(Extracted page text data)
____________________

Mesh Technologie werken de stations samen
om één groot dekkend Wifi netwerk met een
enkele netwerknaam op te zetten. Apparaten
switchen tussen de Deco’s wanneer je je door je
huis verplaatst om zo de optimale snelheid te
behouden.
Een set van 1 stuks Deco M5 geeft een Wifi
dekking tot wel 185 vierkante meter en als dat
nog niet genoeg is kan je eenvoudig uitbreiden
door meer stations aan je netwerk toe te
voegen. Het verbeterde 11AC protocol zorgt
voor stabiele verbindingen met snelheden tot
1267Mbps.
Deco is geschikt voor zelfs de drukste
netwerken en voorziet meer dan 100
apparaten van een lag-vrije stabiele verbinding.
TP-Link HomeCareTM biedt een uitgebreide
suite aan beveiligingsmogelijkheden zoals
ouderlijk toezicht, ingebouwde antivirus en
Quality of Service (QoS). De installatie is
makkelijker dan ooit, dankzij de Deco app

____________________

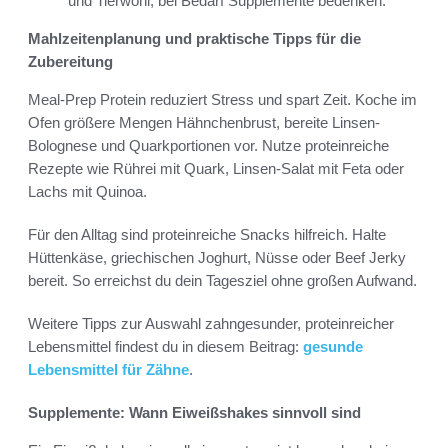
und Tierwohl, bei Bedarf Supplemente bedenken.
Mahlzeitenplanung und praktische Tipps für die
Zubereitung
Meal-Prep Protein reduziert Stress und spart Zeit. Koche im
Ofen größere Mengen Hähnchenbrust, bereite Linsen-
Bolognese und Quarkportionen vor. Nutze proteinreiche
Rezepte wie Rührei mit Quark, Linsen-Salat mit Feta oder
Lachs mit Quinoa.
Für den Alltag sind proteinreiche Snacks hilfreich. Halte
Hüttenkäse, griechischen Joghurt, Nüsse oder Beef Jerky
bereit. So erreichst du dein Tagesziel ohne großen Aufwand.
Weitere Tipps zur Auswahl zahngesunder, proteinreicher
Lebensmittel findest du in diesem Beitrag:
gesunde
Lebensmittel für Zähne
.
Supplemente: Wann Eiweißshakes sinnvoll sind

____________________

__Task details__
Every line from the line containing "Mesh Technologie werken de stations samen" through the line containing "apparaten van een" in the records above must be retyped exactly. Leave out the rest.

__Exercise output__
Mesh Technologie werken de stations samen
om één groot dekkend Wifi netwerk met een
enkele netwerknaam op te zetten. Apparaten
switchen tussen de Deco’s wanneer je je door je
huis verplaatst om zo de optimale snelheid te
behouden.
Een set van 1 stuks Deco M5 geeft een Wifi
dekking tot wel 185 vierkante meter en als dat
nog niet genoeg is kan je eenvoudig uitbreiden
door meer stations aan je netwerk toe te
voegen. Het verbeterde 11AC protocol zorgt
voor stabiele verbindingen met snelheden tot
1267Mbps.
Deco is geschikt voor zelfs de drukste
netwerken en voorziet meer dan 100
apparaten van een lag-vrije stabiele verbinding.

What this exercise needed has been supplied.